Drs. Max and Lou Jacobs Make a Point of Healing

Brothers and board-certified doctors of chiropractic Max (left) and Lou Jacobs share a common treatment philosophy.
“The whole idea of efficiency with patients—just moving them along—is a strange concept to me,” says Max, who majored in psychology at UMF. “If you miss spending time with patients, then you miss the most rewarding part of healing.”
Lou, who majored in Chinese studies and political science at UMF, says, “We don’t push people. We give them the time they need to tell us what their needs are.”
The brothers say patients who visit their thriving St. John Street practice in Portland’s West End are of two kinds: the healthy who seek to be healthier (without pharmaceuticals and invasive procedures) and the long-suffering, for whom traditional medicine has provided no relief. The latter, Lou says, are the “most fun” to treat.
“Stress is not an objective, quantifiable medical diagnosis, but some of the most common manifestations are lower-back pain in men, and headaches and shoulder and neck pain in women,” Lou explains. “Patients who have been told there’s nothing more that Western medicine can do for them come to us and say, ‘You are my last hope.’ It’s gratifying to see them get relief, sometimes after only one treatment.”
The brothers trace their interest in chiropractic medicine to their father, Bert Jacobs, a professor of psychology at UMF. You see, a while back, Bert suffered a serious neck injury from a fall. He was, Lou recalls, in a lot of pain, “very skeptical, even anti-chiropractic” and resigned to neck-vertebrae surgery. “With great reservation, he went to see a chiropractor,” says Lou. “After one appointment, he was virtually pain free.” Their father became a convert, and Lou found a new calling.

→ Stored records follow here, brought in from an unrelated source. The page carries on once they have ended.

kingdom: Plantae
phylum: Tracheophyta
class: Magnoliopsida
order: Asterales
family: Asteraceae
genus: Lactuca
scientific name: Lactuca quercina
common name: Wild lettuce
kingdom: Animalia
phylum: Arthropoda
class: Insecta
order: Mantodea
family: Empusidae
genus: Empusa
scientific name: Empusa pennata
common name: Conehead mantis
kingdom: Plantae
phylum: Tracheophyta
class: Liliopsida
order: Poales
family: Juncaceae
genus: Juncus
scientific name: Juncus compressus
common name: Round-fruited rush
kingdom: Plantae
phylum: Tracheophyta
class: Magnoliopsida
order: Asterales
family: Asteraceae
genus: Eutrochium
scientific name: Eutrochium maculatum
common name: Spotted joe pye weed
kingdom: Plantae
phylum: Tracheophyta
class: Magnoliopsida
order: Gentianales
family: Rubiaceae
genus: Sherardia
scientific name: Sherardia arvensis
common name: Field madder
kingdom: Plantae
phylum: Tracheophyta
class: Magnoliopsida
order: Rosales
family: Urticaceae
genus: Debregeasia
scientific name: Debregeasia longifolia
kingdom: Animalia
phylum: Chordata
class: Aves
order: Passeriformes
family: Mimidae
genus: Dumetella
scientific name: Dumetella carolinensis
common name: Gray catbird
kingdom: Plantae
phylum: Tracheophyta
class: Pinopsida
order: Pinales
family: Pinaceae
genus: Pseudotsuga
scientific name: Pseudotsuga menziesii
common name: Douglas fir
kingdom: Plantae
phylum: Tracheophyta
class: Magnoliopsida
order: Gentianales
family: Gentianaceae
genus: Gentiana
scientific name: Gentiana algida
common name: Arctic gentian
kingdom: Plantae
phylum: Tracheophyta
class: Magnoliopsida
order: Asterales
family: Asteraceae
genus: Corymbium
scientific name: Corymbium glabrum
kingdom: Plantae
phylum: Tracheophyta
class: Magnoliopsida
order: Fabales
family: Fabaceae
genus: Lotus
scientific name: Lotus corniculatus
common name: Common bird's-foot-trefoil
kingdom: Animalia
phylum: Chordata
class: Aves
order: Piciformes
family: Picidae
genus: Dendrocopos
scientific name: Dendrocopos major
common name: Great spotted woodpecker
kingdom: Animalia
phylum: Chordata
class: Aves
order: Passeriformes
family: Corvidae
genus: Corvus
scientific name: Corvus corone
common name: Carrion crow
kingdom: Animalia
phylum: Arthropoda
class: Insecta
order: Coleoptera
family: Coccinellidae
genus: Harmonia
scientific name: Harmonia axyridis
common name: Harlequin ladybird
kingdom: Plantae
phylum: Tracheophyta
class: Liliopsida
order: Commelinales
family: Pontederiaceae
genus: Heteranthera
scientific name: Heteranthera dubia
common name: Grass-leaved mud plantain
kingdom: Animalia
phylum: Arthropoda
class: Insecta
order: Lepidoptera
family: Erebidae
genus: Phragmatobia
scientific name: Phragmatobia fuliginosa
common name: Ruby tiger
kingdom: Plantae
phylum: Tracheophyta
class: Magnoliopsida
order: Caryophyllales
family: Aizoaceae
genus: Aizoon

Thus, Lou boned up on all the prerequisites (year-long, two-course sequences of biology, chemistry and physics as well as anatomy, physiology and organic chemistry) and entered Cleveland Chiropractic College of Kansas City. Max, seven years younger, later attended New York Chiropractic College.
“I had the same textbooks as my friends in medical school. We even studied together,” says Lou, recalling a year studying gross anatomy with cadaver dissection and courses in microbiology, spinal anatomy, embryology and pathophysiology in chiropractic school.
Setting aside a day a week for volunteer work, the brothers don’t see patients at their clinic on Fridays. Lou enjoys cooking meals for cancer survivors and their families at the Cancer Community Center in South Portland and Mercy Hospital’s Gary’s House, while Max spends Fridays at the Portland YMCA, providing free chiropractic and acupuncture treatments to active-duty soldiers and veterans.
“My work at the Y is really just the first step,” Max says. “I want to open it up to the underinsured and people who don’t have insurance. I think health care should be free. Everyone should have as much as they need.”
-- By Marc Glass, managing editor of the UMF alumni magazine.